Not every book was worthy of my time. The biggest fiction disappointments were Yasunari Kawabata's The Lake, which is one of his lesser known works for a reason, and Daniel Wallace's Ray in Reverse, which didn't hold a candle to his previous book, Big Fish. I also found two works of nonfiction noteworthy in their awfulness. Rick Atkinson's In the Company of Soldiers was basically a travelogue of hobnobbing with generals in Iraq; it is almost impossible to believe he is also the author of the widely-acclaimed An Army at Dawn and The Face of Battle. Barbara Ehrenreich's Nickel and Dimed was a presumptuous and condescending attempt to assuage what apparently passes for a conscience in her world.
But most of what I read was pretty good. On the fiction side, my favorite book read this year was Gilead, Marilynne Robinson's remarkable meditation on faith and family. Other strong recommendations include Ian McEwan's Atonement, James Baldwin's Go Tell It on the Mountain, Tim O'Brien's The Things They Carried and Wallace Stegner's Crossing to Safety.

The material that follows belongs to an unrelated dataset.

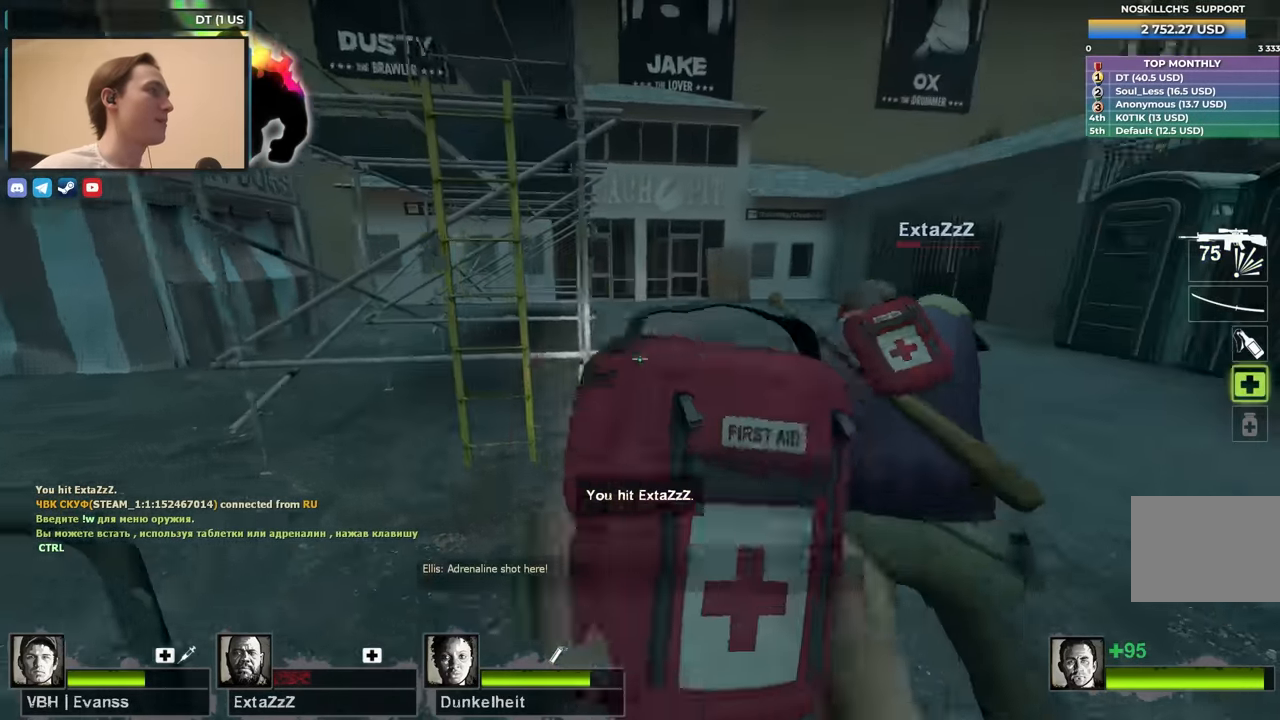
{"keys": ["d", "w"], "events": [[333, "w", "down"], [467, "d", "down"]]}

Amongst the nonfiction books I read in 2008, the President-elect's The Audacity of Hope topped the list. I read it just a few days before the election, and it accomplished the impossible task of making me even more proud to cast my vote for him. Of the several books I read on Iraq early in the year, George Packer's The Assassins' Gate was unquestionably the best. I also highly recommend Paul Krugman's The Conscious of a Liberal, and John Ferling's political history of the American Revolution and the early Republic, A Leap in the Dark, which I finished this very morning and will be posting about over the next several days.
All in all, a great year in reading. Tomorrow I'll set some new goals.